O que é mais inusitado é a exigência da numeração de CDs para efeito de controle de exemplares produzidos, comercializados e devolvidos; ou seja: desde quando é preciso numerar ou codificar por barras para se realizar o inventário fisico e relatórios do desenvolvimento comercial de um produto?
Neste meio de campo, artistas e representantes de gravadoras embolaram-se todos. Do lado do artista, o desconhecimento dos processos de controle empresarial; do outro, os representantes da indústria do disco, alegando com razão, que, além de totalmente ineficiente, o método de controle via numeração encareceria o preço final do CD ao consumidor.
Afinal, o que querem os artistas? Muito simples e coerente: querem acesso aos relatórios de vendas e estoques de suas obras - tal qual o correntista que recebe o extrato individualizado de sua movimentação bancária.
Ao correntista do banco não interessa saber se as notas ali depositadas terão identica numeração de depósito no momento do resgate: interessa saber apenas se o estoque de grana em sua conta corrente está exato e disponível.
Todas as indústrias do mundo controlam e relatam fisicamente seus estoques, desprezando a numeração de peças sugerida pela classe artistica brasileira. Se numerar implicasse em alguma viabilidade, facilidade ou diminuição de custos, certamente o controle por numeração já teria sido adotado por todas as empresas.
Em alguns segmentos industriais, tais como o de medicamentos e de alimentos, o controle de lote é apenas para efeito externo: caso algum lote apresente alguma variação de padrão, a numeração serve para localizar a entrada do componente inadequado; jamais a numeração de controle de lote serviu, nesses casos, para realizar-se o inventário fisico de estoques decorrente da contagem.
As gravadoras, também a exemplo de qualquer indústria do mundo, já possuem toda a contabilidade de vendas e estoques individualizados. No caso por artista/CD, o que deveria ser regulamentado por lei seria o fornecimento periódico aos mesmos de extratos individualizados e padronizados sobre a sua movimentação de vendas.
Descartada a proposta inicial de numeração, não imagino por que cargas d'água chegou-se a conclusão que o controle realizado por código de barras, no posto de venda ao consumidor, resolveria o problema.

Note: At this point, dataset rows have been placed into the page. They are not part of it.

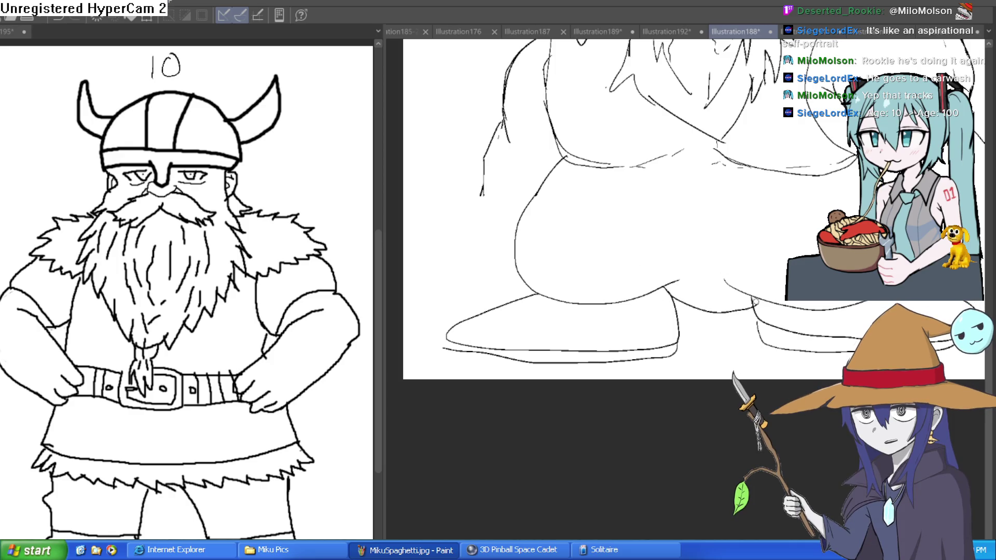
pyautogui.moveTo(813, 283); pyautogui.dragTo(770, 338)
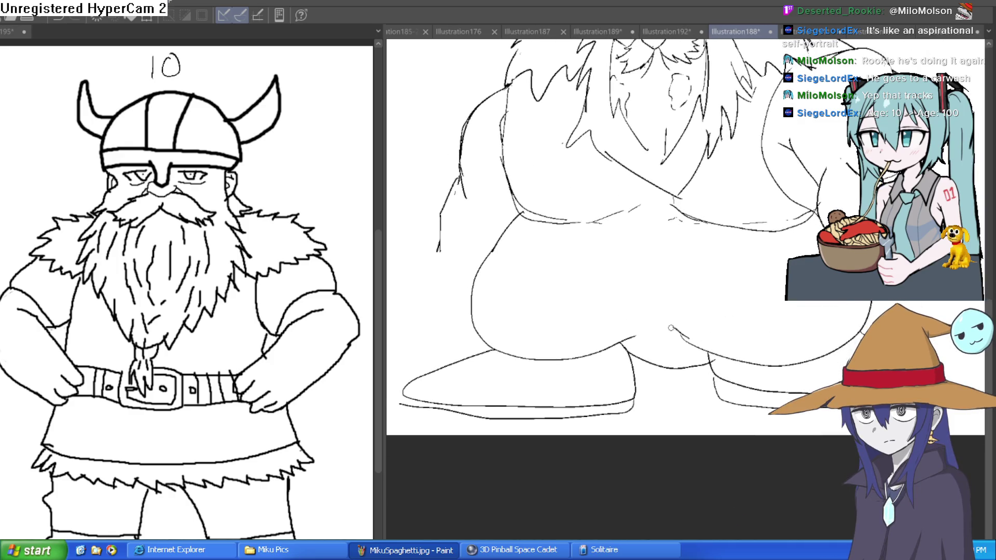
# Draw a belt line across the viking's belly
pyautogui.scroll(-3, 700, 335)
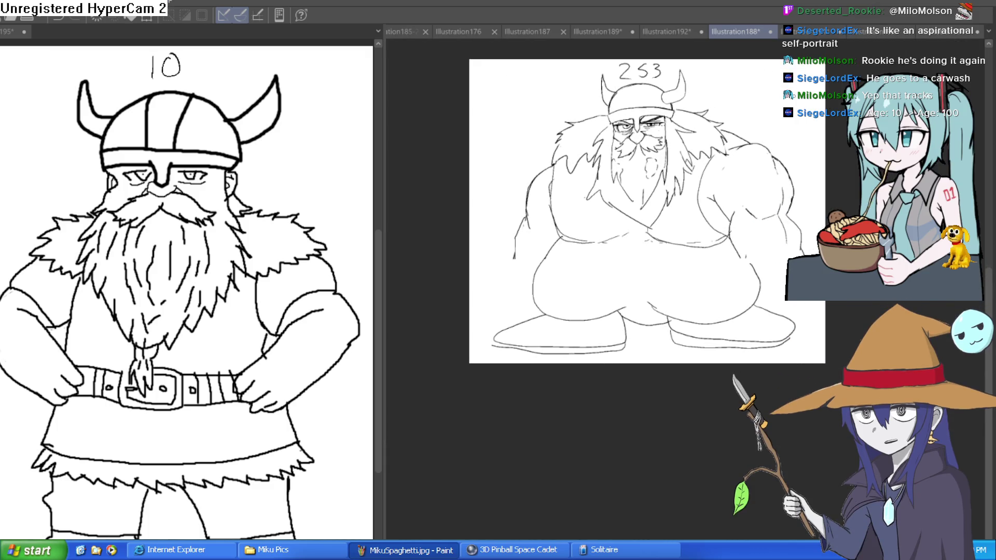
pyautogui.scroll(3, 775, 279)
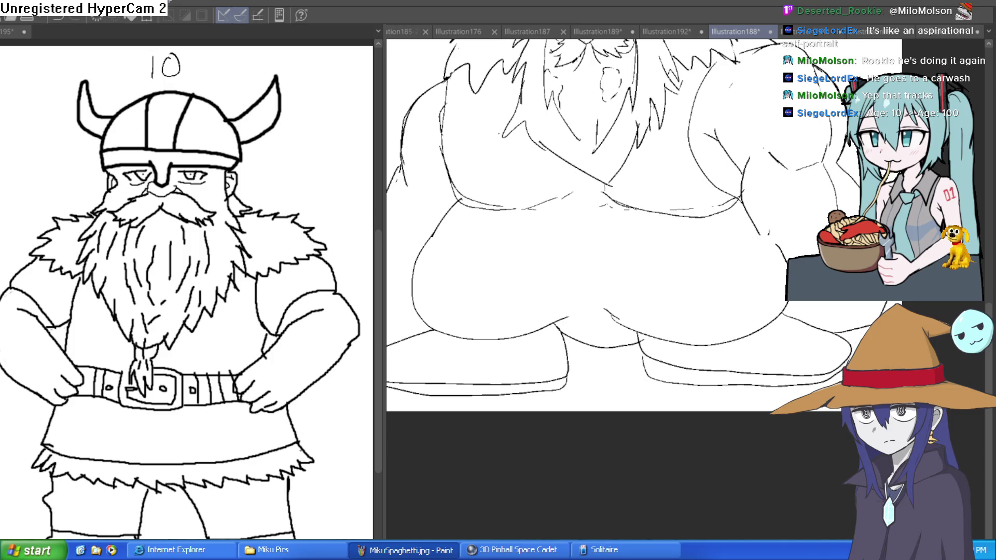
pyautogui.scroll(-2, 766, 270)
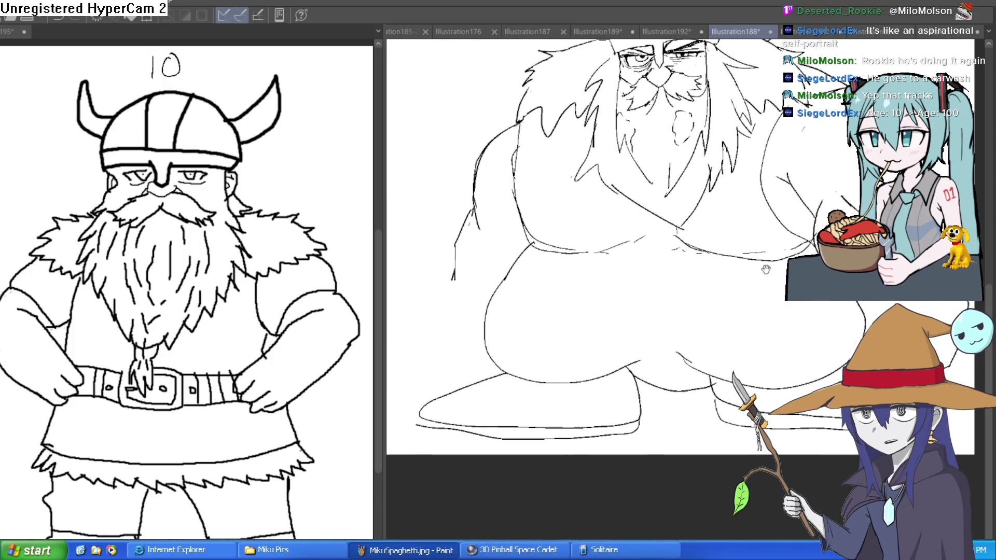
pyautogui.scroll(-2, 696, 222)
pyautogui.scroll(-1, 701, 249)
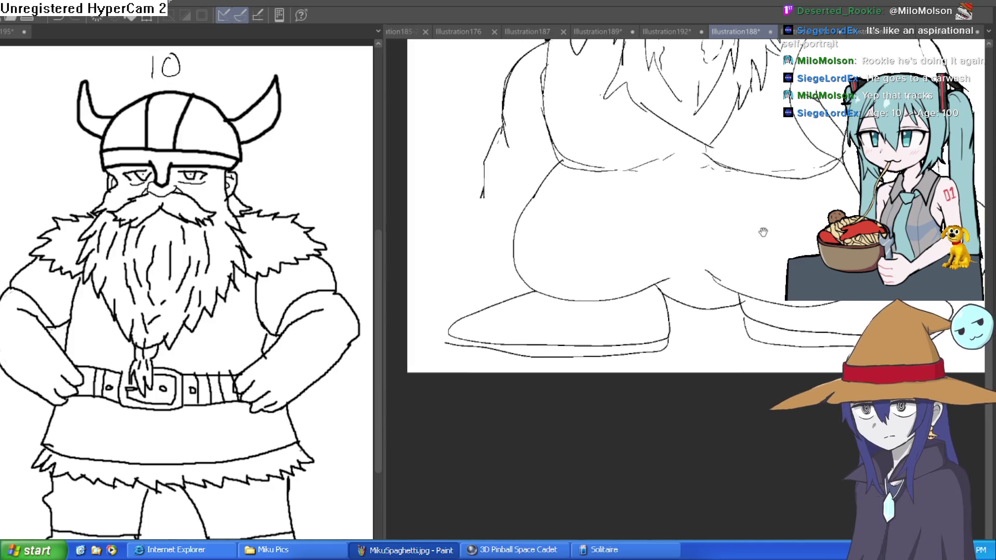
pyautogui.scroll(2, 701, 264)
pyautogui.scroll(-1, 622, 238)
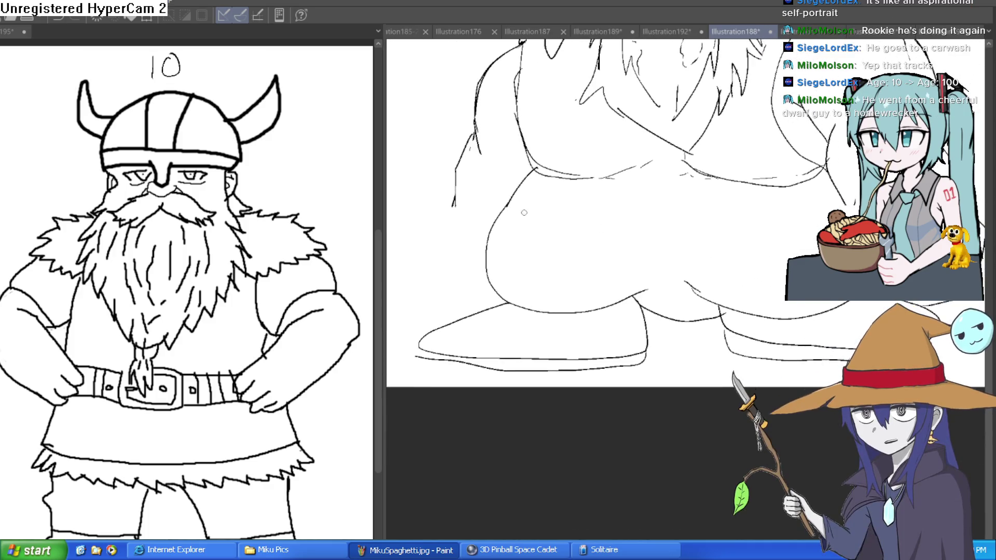
pyautogui.moveTo(518, 214); pyautogui.dragTo(818, 245)
# Zoom out and drag the divider left to show the whole 253 sketch
pyautogui.scroll(-3, 671, 223)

O controle de vendas sugerido por código de barras é, sem dúvida, uma benesse da tecnologia; no entanto, sua viabilização na loja de CDs já é uma outra conversa que envolve compra de equipamento, software, implantação, treinamento de pessoal e adequação ao novo procedimento. Tudo isso tem custo bastante elevado ao lojista que trabalha com pequena margem de lucratividade; não traz e não agrega valor algum a atividade-fim do lojista, e menos ainda ao consumidor (muito pelo contrário).
Hoje, as pequenas lojas de CD disputam o mercado com os piratas e grandes magazines. Obrigar-lhes a todas essas despesas decorrentes da necessidade dos artistas controlarem as vendas de suas obras é uma grande sacanagem com o lojista, que deverá amortizar o custo do investimento na carcaça do consumidor e, por tabela, grande sacanagem com o consumidor também.
Como o lojista amortizará este custo? Diluindo parcialmente o investimento em equipamentos e serviços em cada CD vendido ao consumidor final.
Ou seja: haverá o custo já alegado pela indústria em relação ao processo de codificação por barras, mais o custo das aquisições de produtos e serviços referentes ao controle por código de barras a ser efetuado por lojistas (processos de saída já inócuos) - só vocacionados a encarecer o preço final do CD ao consumidor.
Pergunto mais uma vez: por que atribuir desnecessariamente esses custos ao consumidor se todos esses controles de inventário de estoques e vendas já existem obrigatóriamente na gravadora, na fábrica de CDs e na fábrica de encartes?
A gravadora abre uma ordem de produção numerada (própria ou através de terceiros); a fabricação de CDs e encartes que encerra também está emitindo nota fiscal numerada - cada uma com uma ou mais entradas, que serão somadas no estoque de venda da gravadora/artista/titulo.
A cada venda ao atacado, é emitida uma nota fiscal numerada que abate a quantidade vendida do estoque da gravadora; e cada devolução é somada como entrada no estoque, via nota fiscal de devolução (também numerada).
Todos esses procedimentos são de origem fiscal, portanto obrigatórios, numerados mecânicamente e passíveis de serem consistidos.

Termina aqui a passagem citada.